Mindfulness & Goal Setting 

What are the fundamental questions when setting goals? Mindfulness allows your client to slow down and think about what they value. By remaining focused on a clients’ values, they can begin to make connections between their values and their future goals. As mentioned in previous blogs, coaching is a Mindfulness practice, and it is the role of the coach to help their client connect values to future goals. 

This mindful practice will yield one of two results. One, the client will realize that there is a lack of a connection between their values and their goals. This can be a scary realization for a client, especially if they were particularly attached to a goal. In this case, the coach should work with the client to identify goals that are connected to their values. 

Two, the client will realize that there is a connection between their values and their goals. In this case, the coach should work toward strengthening this connection between values and goals to make the client more likely to follow-through on action plans. 

There are several ways to help a client be more mindful about their goals. The first is through a strong coaching session. However, helping a client be more mindful about their goals can be done outside of a session, through activities such as journaling to process thoughts and emotions or creating vision boards that include both the goals and the values they represent. 

Solitude & Goal Setting 

Solitude may seem like the most unlikely pairing with goal setting. However, Solitude is the opportunity to get critical work done (example: re-examining goals), move away from distractions, and refocus on the goals that matter most. Solitude is not the lack of companionship, but being present with ourselves - and enjoying that alone time. In doing so, we not only think more clearly, but we learn more deeply about who we are and who we want to become.

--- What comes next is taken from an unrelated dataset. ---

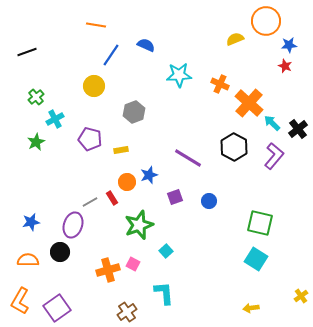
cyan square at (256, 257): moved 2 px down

Let’s say you have a client who wants to become healthier in mind, body, and spirit. During the past few weeks, they sat down with their coach to discuss setting up systems for managing their stress, such as an exercise routine. The client might block out the weekend to spend time alone and focus on their health. If it's too distracting to be at home (maybe all they can see is the work they need to do), they can take some time to be alone with their thoughts in a cabin or somewhere in a quiet corner, like a library. They could pull out a journal and create a stream of consciousness to assess progress. Exercises like these may help this client bring forth new ideas for rewriting goals. 

Whether you are a coach or a client, Solitude is a great opportunity to reevaluate your goals.

Moving Forward

Creative people make smart goals by being open to experiences and using Imaginative Play, Mindfulness, and Solitude tools, among others. They realize that staying focused on their goals depends on thinking about who they want to be and which systems they need to put into place. Throughout the goal-setting process, both the client and the coach need to approach exercises, progress, and goal creation with a sense of openness, fun, and restraint from judgment.

Works Cited

“Forget about Setting Goals. Focus on This Instead.” James Clear, 4 Feb. 2020, https://jamesclear.com/goals-systems. 

Kaufman, Scott Barry, and Carolyn Gregoire. “6. Openness to Experience .” Wired to Create: Unraveling the Mysteries of the Creative Mind, Ebury Digital, London, 2016.